Connolly's Legacy Prominent in First NYC Irish Cultural Festival

James Connolly – the Irish rebel and revolutionary labor leader who inspired the founders of TWU Local 100 – will be a significant focus of New York City’s first annual Irish cultural festival.

Cuala NYC is an ambitious and sweeping endeavor with more than two dozen events, ranging from a William Butler Yeats play being performed on a beach in Coney Island, to live music at an Irish pub in the Riverdale section of the Bronx, to poetry readings on an East River ferry boat. Many activities will explore the important role that New York City played in Ireland’s historic 1916 Rising, now in its centennial anniversary.  At the same time, the festival will celebrate the indelible mark the Irish left on NYC, festival organizer Susan McKeown said.

"The 1916 Rising would not have happened without New York,” McKeown, a Grammy Award winning Irish Folk singer, said. “CualaNYC is inspired by the historic and cultural connections between the two places and I felt it was especially important to remember James Connolly in our events."

Connolly came to New York City in 1902 and lived in the United States for approximately 8 years, spreading his doctrine of industrial unionism through his writing and speeches at places like the Great Hall of Cooper Union. Workers are strongest when organized by industry and not fragmented into many smaller groups by trade and job title, Connolly stressed. The message resonated with Mike Quill decades later as he organized transit workers and founded the Transport Workers Union in 1934.

Cuala NYC will include “James Connolly’s New York” on May 12th at Cooper Union, a tribute with performances by New York Irish musicians, writers and storytellers.
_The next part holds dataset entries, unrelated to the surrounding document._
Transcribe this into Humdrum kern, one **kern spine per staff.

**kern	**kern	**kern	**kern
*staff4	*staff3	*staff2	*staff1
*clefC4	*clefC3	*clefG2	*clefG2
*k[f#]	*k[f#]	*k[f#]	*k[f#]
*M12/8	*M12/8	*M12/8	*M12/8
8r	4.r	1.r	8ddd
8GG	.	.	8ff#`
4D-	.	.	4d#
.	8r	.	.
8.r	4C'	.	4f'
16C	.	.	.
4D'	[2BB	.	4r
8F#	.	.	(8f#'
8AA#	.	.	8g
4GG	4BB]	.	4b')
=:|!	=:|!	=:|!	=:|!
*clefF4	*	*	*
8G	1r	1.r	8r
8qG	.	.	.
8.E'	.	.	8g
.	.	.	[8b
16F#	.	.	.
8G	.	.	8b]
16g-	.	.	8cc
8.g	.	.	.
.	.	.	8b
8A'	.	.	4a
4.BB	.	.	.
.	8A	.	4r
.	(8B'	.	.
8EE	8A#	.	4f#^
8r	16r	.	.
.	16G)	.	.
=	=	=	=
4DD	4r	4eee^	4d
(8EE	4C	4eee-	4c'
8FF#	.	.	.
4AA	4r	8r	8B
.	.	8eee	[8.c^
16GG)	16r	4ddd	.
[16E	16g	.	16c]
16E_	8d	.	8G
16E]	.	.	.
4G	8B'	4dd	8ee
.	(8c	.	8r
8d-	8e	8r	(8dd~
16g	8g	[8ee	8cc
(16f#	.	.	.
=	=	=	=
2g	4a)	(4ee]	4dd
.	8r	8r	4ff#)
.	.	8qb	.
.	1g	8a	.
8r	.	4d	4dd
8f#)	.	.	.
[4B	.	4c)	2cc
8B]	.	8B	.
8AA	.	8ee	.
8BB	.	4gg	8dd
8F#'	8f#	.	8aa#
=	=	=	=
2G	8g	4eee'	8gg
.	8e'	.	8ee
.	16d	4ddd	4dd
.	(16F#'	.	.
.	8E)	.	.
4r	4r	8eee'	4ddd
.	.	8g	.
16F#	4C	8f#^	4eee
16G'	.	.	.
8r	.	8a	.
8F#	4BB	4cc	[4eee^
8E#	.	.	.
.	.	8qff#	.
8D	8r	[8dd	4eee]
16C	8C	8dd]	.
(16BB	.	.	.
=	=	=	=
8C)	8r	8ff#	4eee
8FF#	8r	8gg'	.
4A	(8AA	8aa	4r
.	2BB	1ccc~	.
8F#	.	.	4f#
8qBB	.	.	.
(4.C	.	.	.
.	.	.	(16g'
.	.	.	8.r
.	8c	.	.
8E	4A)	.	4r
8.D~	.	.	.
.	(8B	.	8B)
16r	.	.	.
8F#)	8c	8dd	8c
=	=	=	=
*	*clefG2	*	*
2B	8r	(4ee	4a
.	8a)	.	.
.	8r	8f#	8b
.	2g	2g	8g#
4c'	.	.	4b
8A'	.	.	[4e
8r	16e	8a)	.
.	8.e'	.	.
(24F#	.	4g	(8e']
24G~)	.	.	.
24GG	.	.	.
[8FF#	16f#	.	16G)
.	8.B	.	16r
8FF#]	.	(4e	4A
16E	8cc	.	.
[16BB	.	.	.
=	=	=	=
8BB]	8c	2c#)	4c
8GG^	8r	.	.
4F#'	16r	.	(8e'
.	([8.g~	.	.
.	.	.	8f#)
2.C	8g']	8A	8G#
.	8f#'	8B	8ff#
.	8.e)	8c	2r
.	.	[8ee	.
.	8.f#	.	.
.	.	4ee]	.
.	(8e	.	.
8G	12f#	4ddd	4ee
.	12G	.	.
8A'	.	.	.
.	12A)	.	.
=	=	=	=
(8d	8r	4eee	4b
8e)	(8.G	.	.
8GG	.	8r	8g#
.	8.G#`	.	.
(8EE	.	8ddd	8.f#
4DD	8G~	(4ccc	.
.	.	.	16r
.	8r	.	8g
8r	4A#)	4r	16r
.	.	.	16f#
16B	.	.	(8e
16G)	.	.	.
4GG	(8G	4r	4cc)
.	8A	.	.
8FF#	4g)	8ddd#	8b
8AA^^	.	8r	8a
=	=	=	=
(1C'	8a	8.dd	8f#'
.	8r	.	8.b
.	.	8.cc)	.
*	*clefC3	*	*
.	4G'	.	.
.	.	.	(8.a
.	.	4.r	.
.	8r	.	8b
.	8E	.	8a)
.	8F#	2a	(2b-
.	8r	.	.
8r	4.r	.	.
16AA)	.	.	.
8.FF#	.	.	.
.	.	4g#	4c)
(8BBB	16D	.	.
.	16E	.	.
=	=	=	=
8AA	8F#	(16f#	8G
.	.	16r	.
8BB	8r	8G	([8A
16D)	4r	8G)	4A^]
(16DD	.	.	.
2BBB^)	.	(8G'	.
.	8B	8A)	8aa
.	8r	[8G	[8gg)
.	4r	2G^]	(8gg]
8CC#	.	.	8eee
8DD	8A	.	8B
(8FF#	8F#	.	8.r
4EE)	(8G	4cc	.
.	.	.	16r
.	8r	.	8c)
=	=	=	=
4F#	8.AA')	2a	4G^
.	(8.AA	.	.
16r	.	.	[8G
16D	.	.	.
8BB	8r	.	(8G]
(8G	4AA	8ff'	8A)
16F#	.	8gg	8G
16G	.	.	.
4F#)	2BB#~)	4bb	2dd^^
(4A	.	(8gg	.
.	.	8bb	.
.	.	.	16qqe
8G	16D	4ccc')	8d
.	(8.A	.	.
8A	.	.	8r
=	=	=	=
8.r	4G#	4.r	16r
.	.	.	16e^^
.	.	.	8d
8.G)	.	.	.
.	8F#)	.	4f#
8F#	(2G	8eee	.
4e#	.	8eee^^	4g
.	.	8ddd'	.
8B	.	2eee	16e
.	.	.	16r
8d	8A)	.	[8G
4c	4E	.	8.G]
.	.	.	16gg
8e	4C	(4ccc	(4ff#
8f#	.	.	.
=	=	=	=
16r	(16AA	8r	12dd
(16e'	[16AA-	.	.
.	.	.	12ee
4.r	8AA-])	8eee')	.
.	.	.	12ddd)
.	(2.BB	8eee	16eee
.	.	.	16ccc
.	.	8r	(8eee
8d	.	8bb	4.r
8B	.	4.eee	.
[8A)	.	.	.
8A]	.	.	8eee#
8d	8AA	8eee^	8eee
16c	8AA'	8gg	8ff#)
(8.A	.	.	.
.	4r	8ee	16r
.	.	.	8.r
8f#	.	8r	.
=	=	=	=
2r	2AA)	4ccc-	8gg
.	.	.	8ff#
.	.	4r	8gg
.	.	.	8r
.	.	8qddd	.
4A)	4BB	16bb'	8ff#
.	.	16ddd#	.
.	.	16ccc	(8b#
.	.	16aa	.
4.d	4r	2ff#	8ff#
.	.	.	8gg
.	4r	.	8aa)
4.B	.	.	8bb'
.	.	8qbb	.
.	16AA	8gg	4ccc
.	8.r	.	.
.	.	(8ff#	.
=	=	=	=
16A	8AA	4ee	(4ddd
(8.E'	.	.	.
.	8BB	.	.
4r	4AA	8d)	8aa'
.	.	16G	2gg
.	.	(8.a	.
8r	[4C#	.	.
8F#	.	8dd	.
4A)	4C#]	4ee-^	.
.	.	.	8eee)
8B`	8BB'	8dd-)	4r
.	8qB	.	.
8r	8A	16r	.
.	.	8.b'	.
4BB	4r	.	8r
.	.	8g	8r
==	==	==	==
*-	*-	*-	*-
Bagpiper bands from various unions will perform in Union Square to honor Connolly on May 19, and both celebrities and members of the public will be invited to address the crowd from a soapbox as Connolly so famously did himself.

Connolly – and TWU founder Mike Quill - also will be featured in a historical comic book being produced by The Nerve Centre in Derry, Ireland, for distribution here. Local 100 is contributing towards the production costs.